Whew! Today was a doozie. It was one of those days where everything happened in just the right order so that by the end of the day my heart just couldn't take any more reminders of how blessed and lucky I am.
It didn't help to start my afternoon with a showing of Toy Story 3 in the classroom! That has got to be the saddest child's movie on the planet. I got choked up at the beginning and I was downright weepy at the end. I've seen it before, of course, but it was so much sadder now that I know how much Sylvia LOVES her Woodie doll and her baby doll. Phew! I had to hold back tears so my kids wouldn't think I was crazy.
But THEN we read Chapter 3 of Three Cups of Tea and I just couldn't hold those tears in for one more minute! My kids are really getting into this story, and I've read the book a million times, but today it just really hit home for all of us. In Chapter 3, Greg discovers that the children in Korphe don't have a school. He finds them kneeling in the frozen dirt, practicing their multiplication tables with sticks in the mud, BY THEMSELVES. No teacher, because they can't afford to pay the teacher his $1 per day salary. I read the last paragraph where Greg asks the question, "Could you imagine a fourth grade class in America working on their lessons with no teacher?' and then he promises the village chief that he will build them a school. (This quick summary doesn't do the book justice - it is so beautifully written, especially for kids.)
I closed the book and said, "Wow, guys - what a great chapter for us to read on the day before Thanksgiving break!" (Because I totally didn't plan for it to work out this way, but it did!) I looked at one of my sweet little boys and his eyes were filling up with tears. I knew he could feel what I was feeling - that sudden, overwhelming sense that we all have so MUCH. You know how it is when you see someone else crying - I just couldn't hold it in any more! Luckily, the rest of the kids saw me crying, so no one looked at the crying boy, but before I knew it, we were ALL sniffling and talking about how lucky we are to have such luxuries as pencils and books, and a ROOF. I asked my kids, "What does this tell you about those kids in Pakistan? What character traits do they have?" And my AWESOME kids said things like, "They really care about their learning!" and "They must be really responsible." Then one of them said, "Hey, Mrs. Fasciotto? They only pay a dollar a day for their teacher?
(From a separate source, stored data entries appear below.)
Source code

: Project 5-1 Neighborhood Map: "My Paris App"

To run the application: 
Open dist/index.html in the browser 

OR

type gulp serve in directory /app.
Our teachers are worth way more than that." She didn't say her teachers MAKE more than that, she said her teachers were WORTH more than that - and I'll consider that sentence out of her mouth my early Christmas present. (I explained, of course, that the teachers in Pakistan work just as hard, if not harder, than teachers do here, it's just a different culture and a different country.)
The rest of the day ended as usual, with a little more excitement as the kids started talking about their plans for the break. After school, I had to stay until 7:00 for parent-teacher conferences, but after the wonderful conferences I had last night, I was actually looking forward to sitting down with these parents and chit chatting about how great their kids are. I am so grateful for parents who say things like, "What can we do at home to help?" and (gasp) "Thank you for what you do in the classroom!" And you know what? ALL of my parents said thank you. All of them. Even the ones I was worried about - the ones who have kids that are struggling beyond belief - they said Thank You. Those two little words make a world of difference and this community really understands that. They are so gracious and I felt so blessed to be around such wonderful parents. All of them. Wonderful. Can't say it enough. They're amazing.
So, as if the book and the conferences weren't enough to remind me that I'm the luckiest person on the planet, I happened to swing by the Giving Tree in our school lobby before I left. It was put up yesterday morning and I've been meaning to stop by and grab some ornaments for the needy families at our school. I sent home the paperwork for the Giving Tree a few weeks ago, and I know I have at least a few students who sent it back with their family's requests for Christmas gifts. Of course, there's no way of knowing who's who on the Giving Tree, so I was just going to find some items that we could get easily and that would be fun to send in for some kids. The first ornament I saw said, "#11, Girl, 2yrs, baby doll." I snagged that sucker right up, because I instantly thought of Sylvia. She loves her baby doll more than anything and I thought it would be fun to get one for another little girl. I also grabbed ornaments for the same girl: "baby doll accessories" and "learning toys." Then I got in my car, looked at the ornaments in my hand and started crying again!
There's a little girl in our community - who has a brother or sister at our school - and her parents can't afford to buy her a baby doll for Christmas. Sylvia got a baby doll a month ago for NOTHING. Just because. Because she has a doting Grammy who thought it would be cute. And when I thought about all the joy that doll brings to our little one, how she puts it to bed every night and gives it a kiss only to snatch it up every morning and drag it around all day smothering it with hugs and kisses, all I could hope for was that this 2 year old will have the same joy. I couldn't help but weep tears of gratitude and thanks for all that I have and all that my family is able to provide.
I complain about teaching in a trailer, or not having our own house yet, or all the extra work that comes along with my job. Then I make it through days like today, exhausted and red-eyed, and I go to sleep with a smile of deep appreciation on my face. How could I ever want anything more than this job, and this community, and this family? Life doesn't get any better than this.